As for my conversation with Oppenheim, well I wish I'd asked him if he had hobbies. And when it comes to the story about Flavin, I'm just not sure ... Part of me wishes it were true, then the other part thinks it seems a bit to close to some kind of puritanical purging. Then again, in his seminal text The Dialectics of Decadence (1993) Donald Kuspit establishes how the concept of aesthetic purity, as posited by Donald Judd, is dependent upon its opposite: so-called decadent art (in this case the example given is the work of Sandro Chia, of whom Judd held a less than favourable opinion). If Flavin had hobbies then maybe he really reconciled or contained that dialectic. I seem to remember that Flavin was once thought of as the conscience of the art world. Perhaps he was.

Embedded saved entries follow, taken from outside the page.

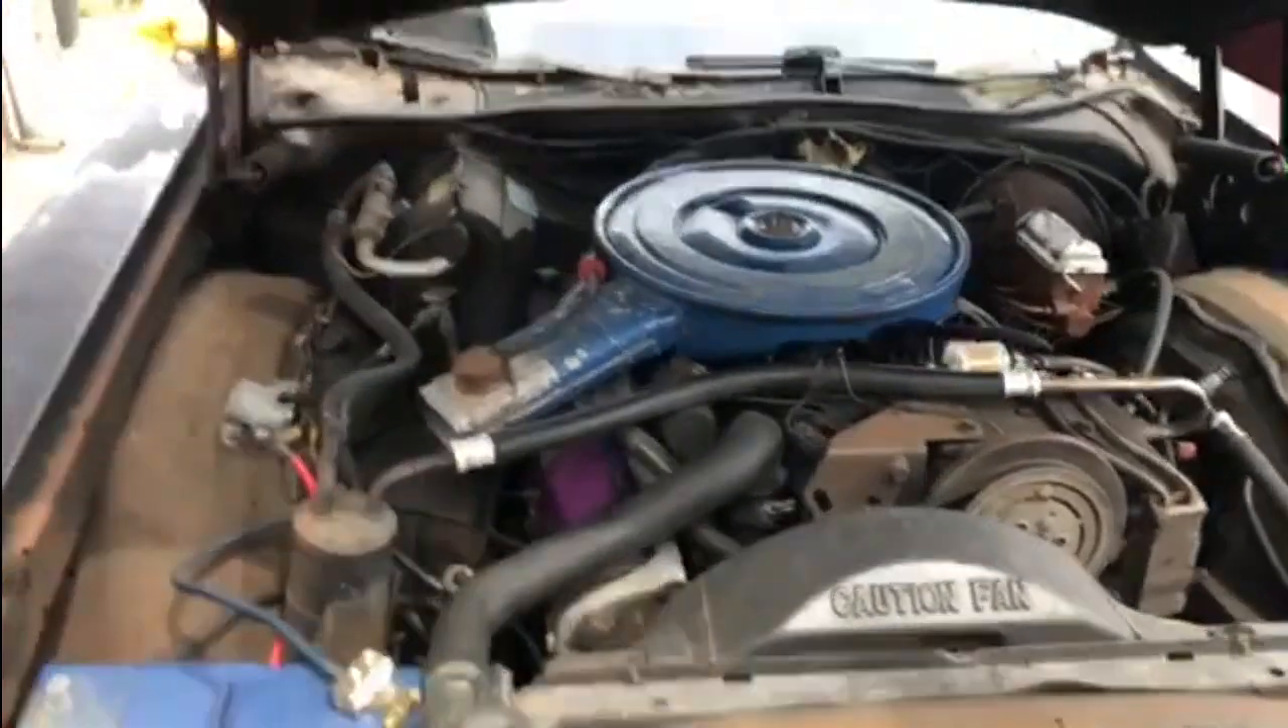And that's all back together with the air filter on.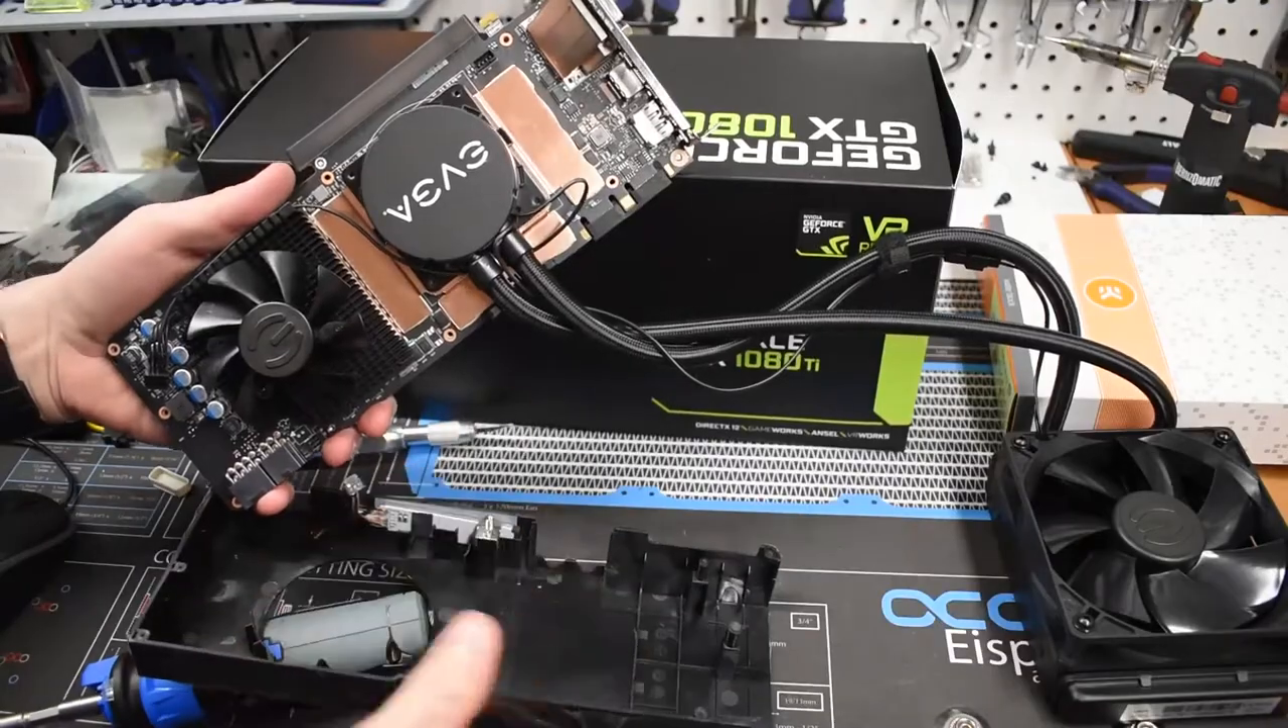So we've got the top of the shroud off.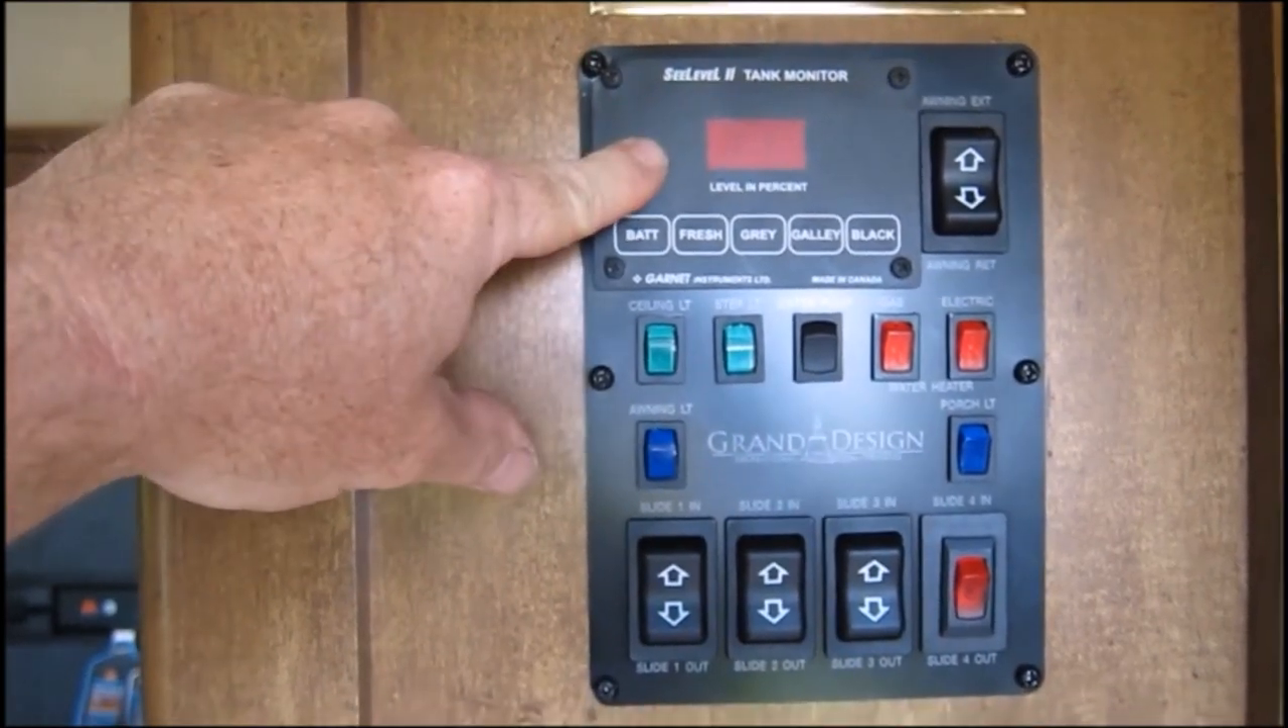The sea level two is installed.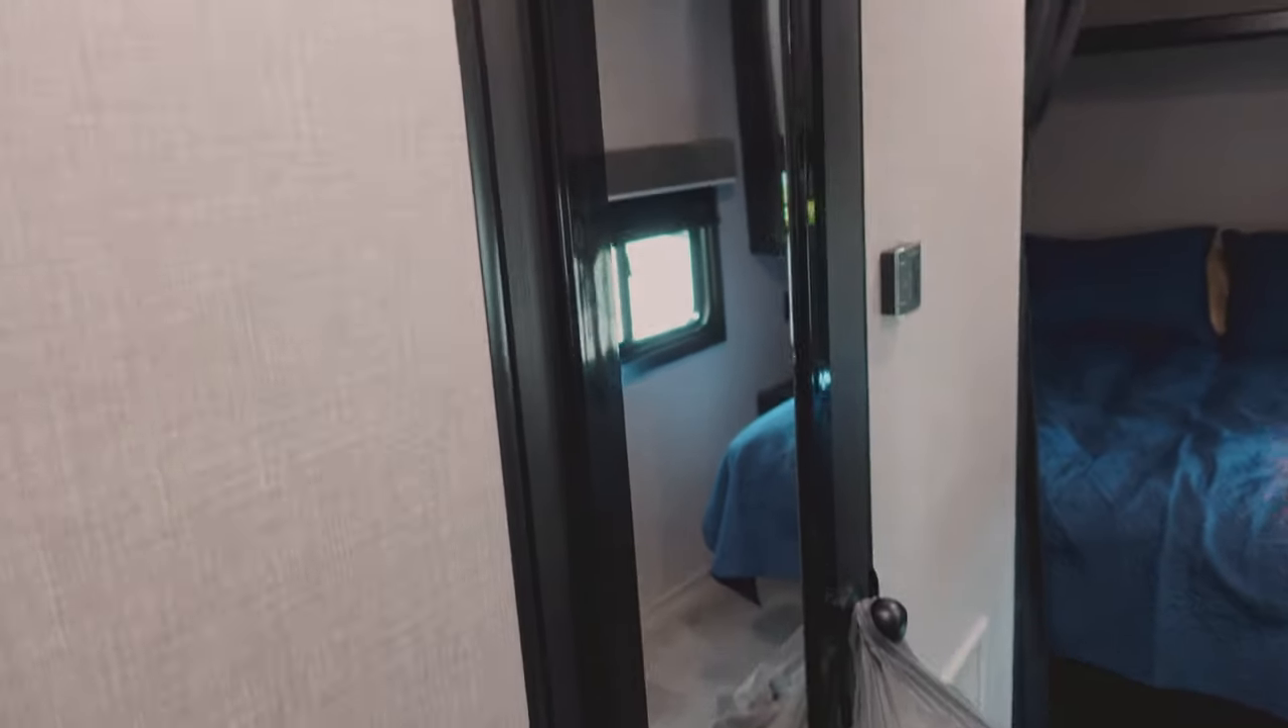And then while we're at it, I went ahead and hung a mirror here on the bathroom door.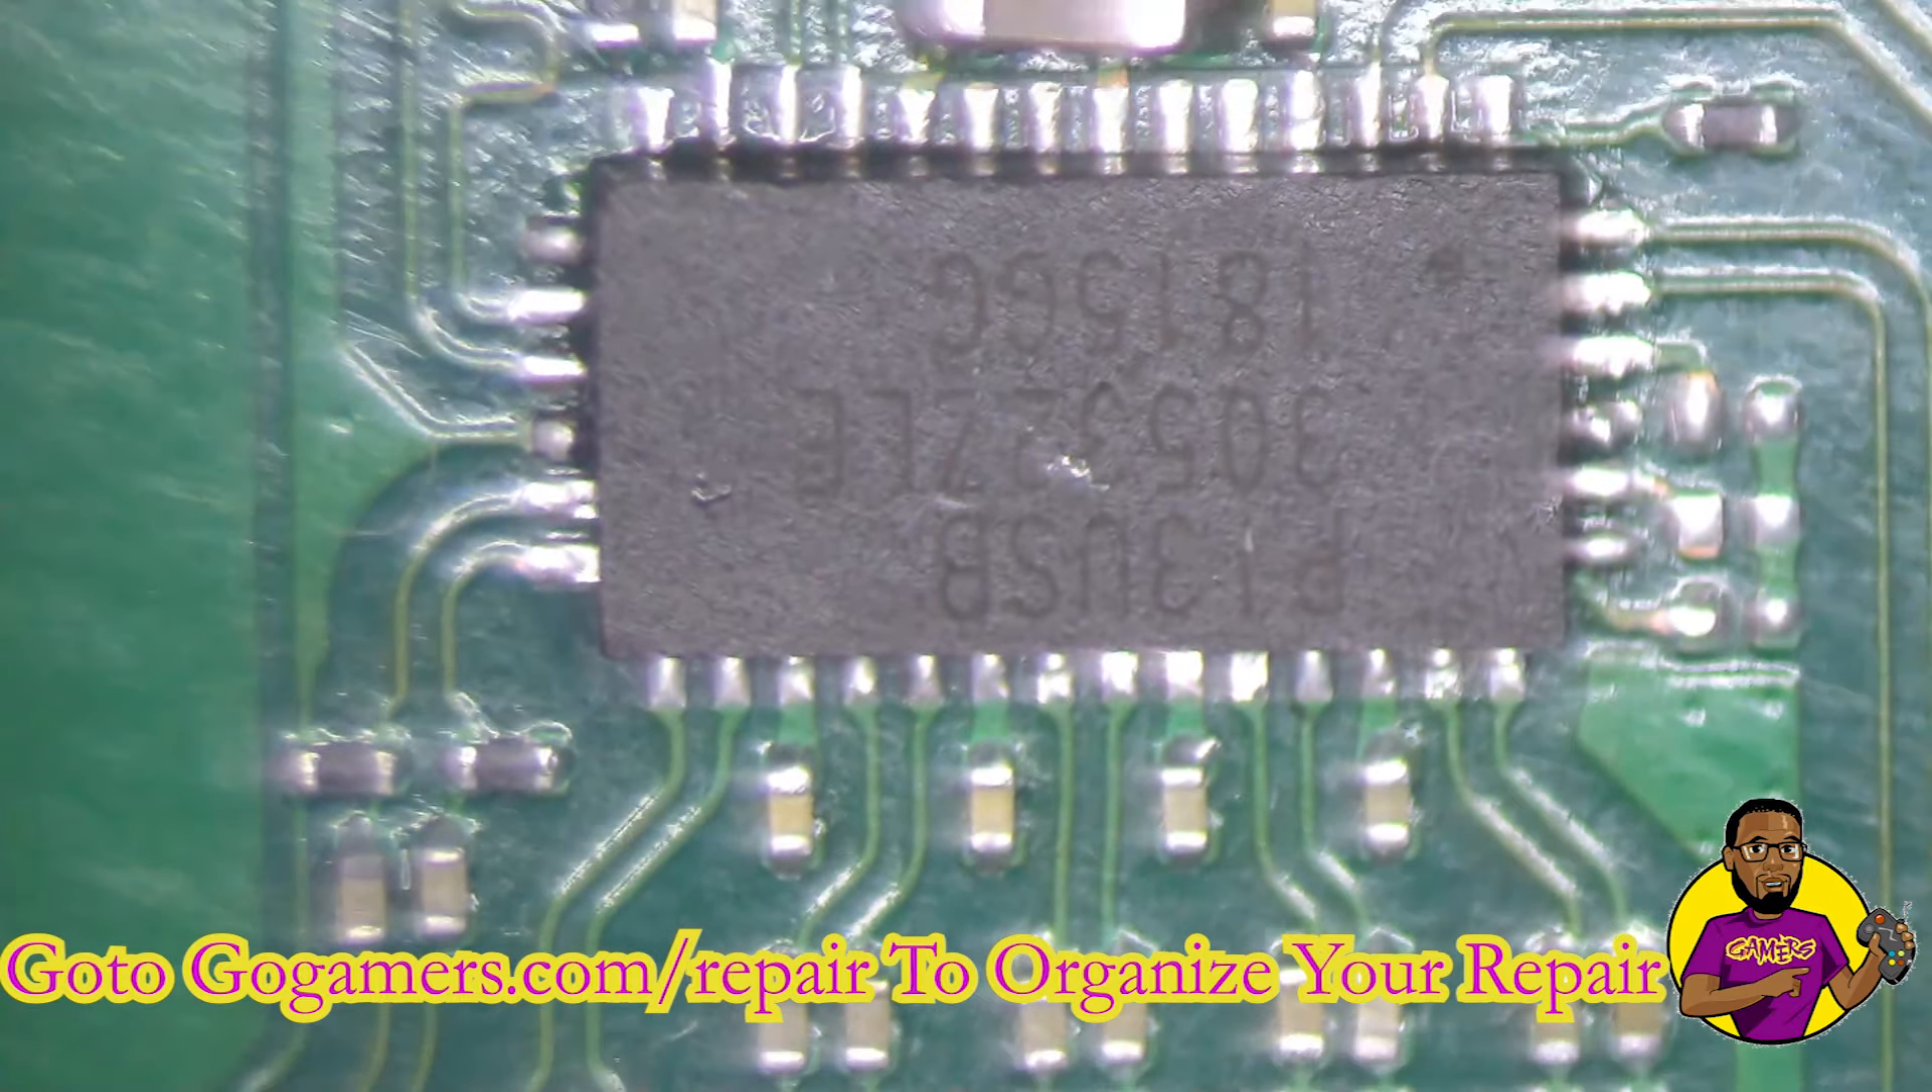All right guys so i went over i checked everything out all the pins everything looked like it's down on the pad and now what i'm going to do is i'm just going to put this back together.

I don't know, But did I tell you about how I spent nearly ten years tracking down a replica air box for my XR? I did? Maybe you know where I can find another oil cooler ... I mean, I have one, but it needs two. What do you mean you have to catch your bus?

1. Jack Burnham. Great Western Salt Works: Essays on the Meaning of Post-Formalist Art, George Braziller Inc., New York, 1974, p. 141.
2. Ibid., p. 21.
3. Donald Kuspit, The Dialectics of Decadence, Stux Press, New York, 1993.